##### EXERCISE TEXT #####
Italian Renaissance humanist (1517 – 1596)

Pietro degli Angeli or Pier Angelio Bargeo (Latin: Petrus Angelius Bargaeus; 22 April 1517 – 29 February 1596) was an Italian Renaissance humanist and poet.

== Biography ==
A native of Barga, a little town of Tuscany, from whence he was commonly surnamed Bargaeus, Pietro degli Angeli studied law and the humanities in Bologna. A love-affair was the cause of his quitting that city, and he went to Venice. Then he undertook a journey to Constantinople, made another journey to France, and finally returned to Italy, where he was public teacher of Greek at Reggio Emilia in 1546. He was next professor at Pisa, and at the same time adviser on matters of learning to Cardinal Ferdinando de' Medici, first at Rome and later at Florence. His acquaintance was very wide among the literary men of his time, and his name is often encountered in their works. He was one of the five principal critics to whom Tasso's Jerusalem Delivered was submitted. He died at Pisa in 1596 and was buried in the Camposanto Monumentale.

== Works ==

- De Ordine legendi Scriptores Historiæ Romanæ, 1576, 4to., 1642, 8vo., and in the work of Grotius, De Studiis Instituendis, 1643, 1645; translated also into Italian, and annexed to Paolo Del Rosso’s Vite dei XII. Cesari di Suetonio, Florence, 1611, 8vo.; afterwards at Venice, 1738, 4to.
##### EXTRACTED RECORDS #####
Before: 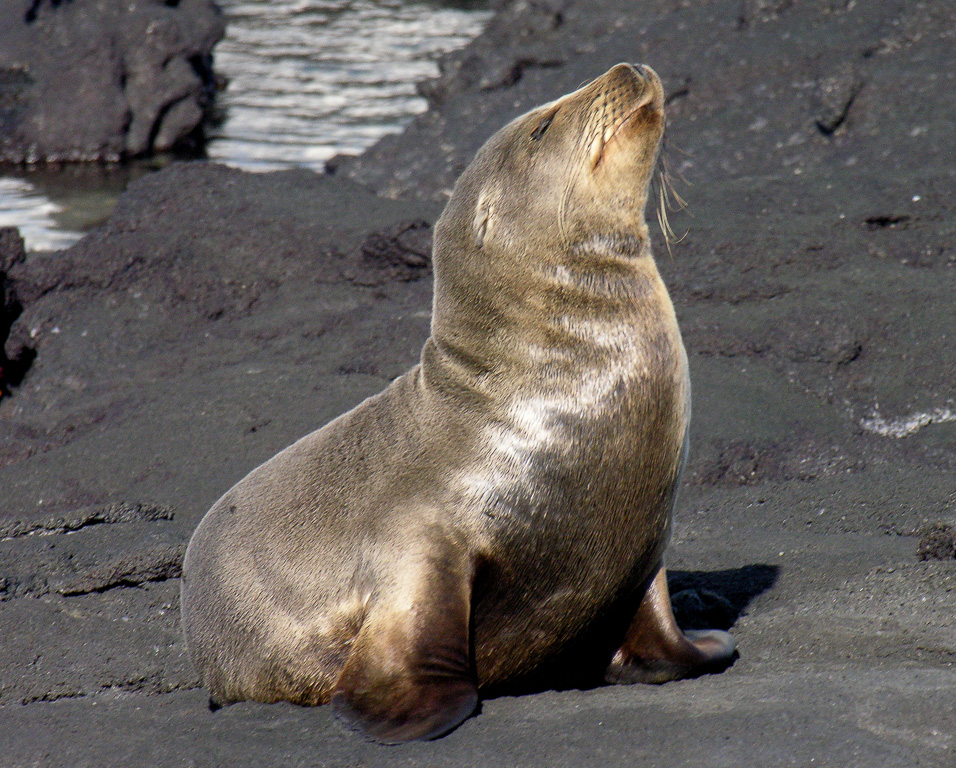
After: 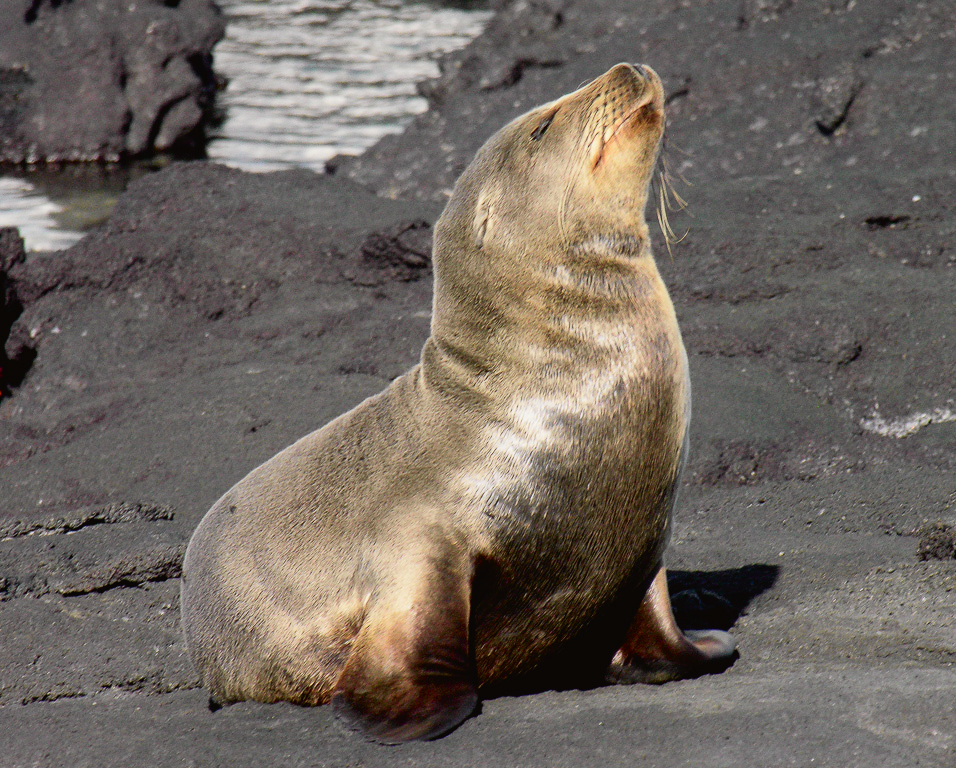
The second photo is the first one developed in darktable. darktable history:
tone curve: curves: ch0 [(0, 0.019) (0.066, 0.043) (0.189, 0.182) (0.368, 0.407) (0.501, 0.564) (0.677, 0.729) (0.851, 0.861) (0.997, 0.959)]; ch1 [(0, 0) (0.187, 0.121) (0.388, 0.346) (0.437, 0.409) (0.474, 0.472) (0.499, 0.501) (0.514, 0.515) (0.542, 0.557) (0.645, 0.686) (0.812, 0.856) (1, 1)]; ch2 [(0, 0) (0.246, 0.214) (0.421, 0.427) (0.459, 0.484) (0.5, 0.504) (0.518, 0.523) (0.529, 0.548) (0.56, 0.576) (0.607, 0.63) (0.744, 0.734) (0.867, 0.821) (0.993, 0.889)], color space Lab, independent channels, preserve colors none
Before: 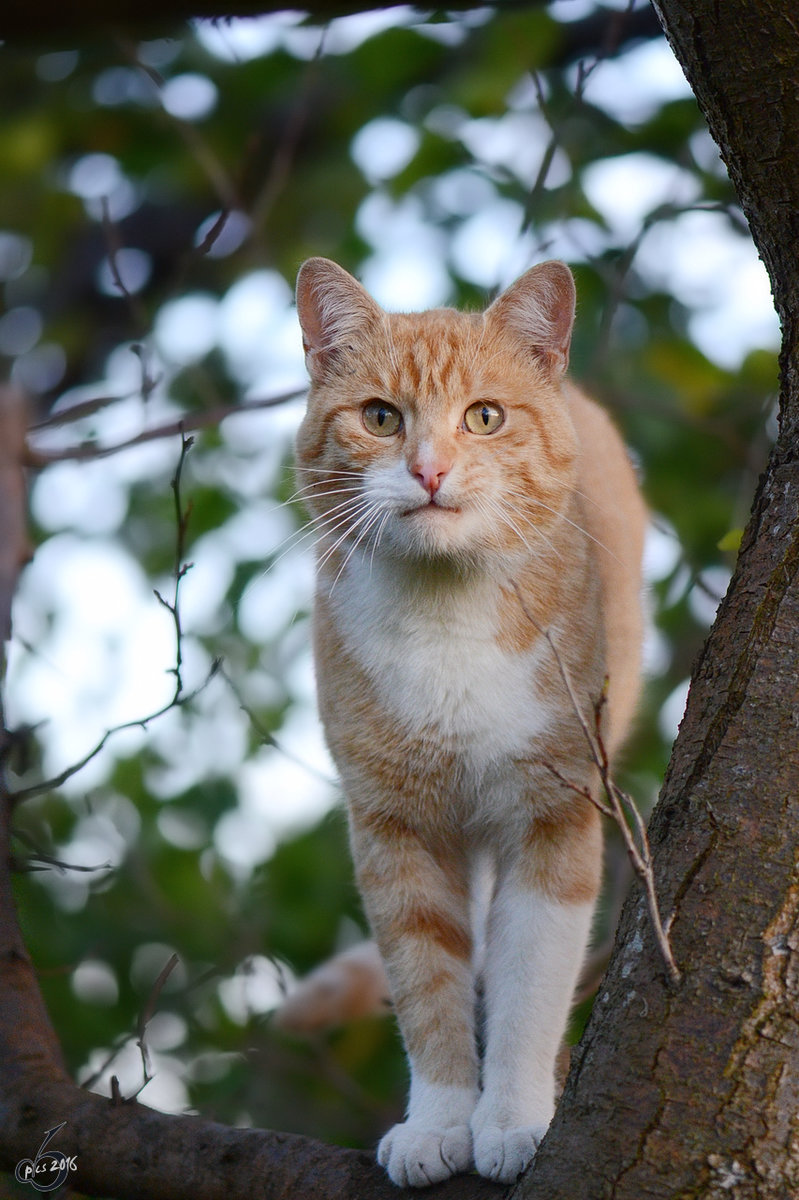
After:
#####
* **EXERCISE INSTRUCTIONS**:
a. Answer these questions about the text on Pietro degli Angeli:
(i) In which city did he study law and the humanities?
(ii) In what year was he public teacher of Greek at Reggio Emilia?
(iii) Where was he buried?
b. Can you rewrite the text on Pietro degli Angeli from "Pietro degli Angeli or" to "humanist and poet.", changing "poet" to "writer"?

* **EXPECTED RESULTS**:
a.
(i) Bologna
(ii) 1546
(iii) In the Camposanto Monumentale

b.
Pietro degli Angeli or Pier Angelio Bargeo (Latin: Petrus Angelius Bargaeus; 22 April 1517 – 29 February 1596) was an Italian Renaissance humanist and writer.